Pour les USA, le Kenya comble le vide de leadership créé par la disgrâce de Yoweri Museveni et l’implication du Rwanda en RDC et devient donc un “ allié majeur non membre de l’OTAN “
Tous les Kenyans ne sont pas enchantés par la perspective de devenir le principal partenaire des États-Unis en Afrique subsaharienne.
Le président kenyan William Ruto a effectué la semaine dernière la première visite d’État aux États-Unis d’un dirigeant africain en 16 ans, et ce n’est que la sixième visite d’État que le président Joe Biden organise depuis son entrée en fonction.
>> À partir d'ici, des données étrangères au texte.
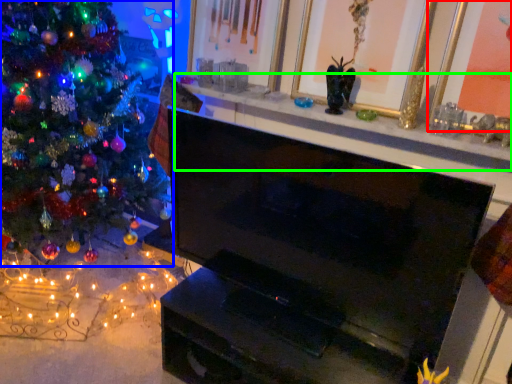
Question: Which object is positioned farthest from picture frame (highlighted by a red box)? Select from christmas tree (highlighted by a blue box) and mantle (highlighted by a green box).

Choices:
 (A) christmas tree
 (B) mantle

Answer: (A)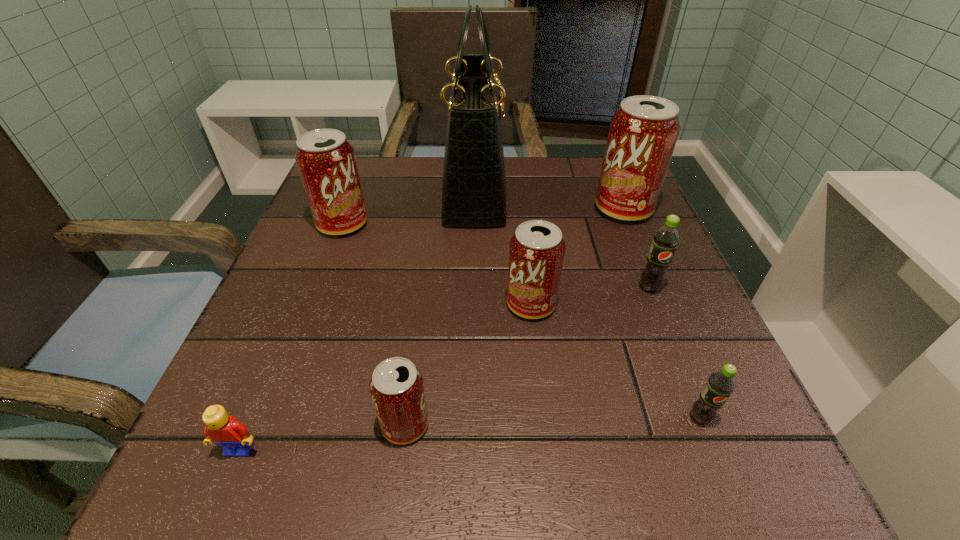
Find the location of a particular element. free location that satisfies the following two spatial constraints: 1. at the front of the handbag with visible charms; 2. on the right side of the biggest red soda can is located at coordinates (474, 209).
Le Kenya est clairement devenu le principal partenaire stratégique des États-Unis – sinon en Afrique dans son ensemble, du moins en Afrique subsaharienne. À une époque où l’Afrique et d’autres parties du monde se polarisent, avec des juntes pro-russes expulsant les armées occidentales des États du Sahel et de l’Afrique du Sud et d’autres se tournant vers la Russie et la Chine, le Kenya devient de plus en plus important.
En termes géopolitiques, le résultat le plus important de la visite a été que Biden a désigné le Kenya comme un « allié majeur non membre de l’OTAN », le seul en Afrique subsaharienne. Ce statut n’inclut pas les obligations de défense mutuelle liées à l’adhésion à l’OTAN, mais offre aux pays un accès préférentiel à la formation militaire américaine, aux équipements excédentaires, à la recherche conjointe, etc. La désignation a confirmé le Kenya comme l’un des partenaires militaires stratégiques les plus importants des États-Unis.
Pour Ruto, la visite américaine est également cruciale, probablement plus sur le plan économique que géopolitique. Le Kenya est aux prises avec des problèmes de dette et de balance des paiements et a besoin de l’aide des États-Unis pour alléger sa dette.
Les soldats Kenyans en Somalie pour succéder aux forces de l’UA
Les États-Unis et le Kenya sont partenaires en matière de sécurité depuis un certain temps, aidant le gouvernement somalien à lutter contre les extrémistes persistants d’Al-Shabaab. Les deux dirigeants ont déclaré avoir discuté des possibilités d’une mission multilatérale pour succéder à la mission de transition de l’Union africaine en Somalie, qui doit partir d’ici la fin de l’année.
Le 31 mai, le Commandement américain pour l’Afrique (Africom) a mené une frappe aérienne contre l’État islamique en Somalie (ISIS-Somalie), dans la région de Dhaardaar, à environ 81 km au sud-est de Bosaso, en Somalie, faisant trois morts.
Une frappe aérienne sur un complexe d’Al Shabaab.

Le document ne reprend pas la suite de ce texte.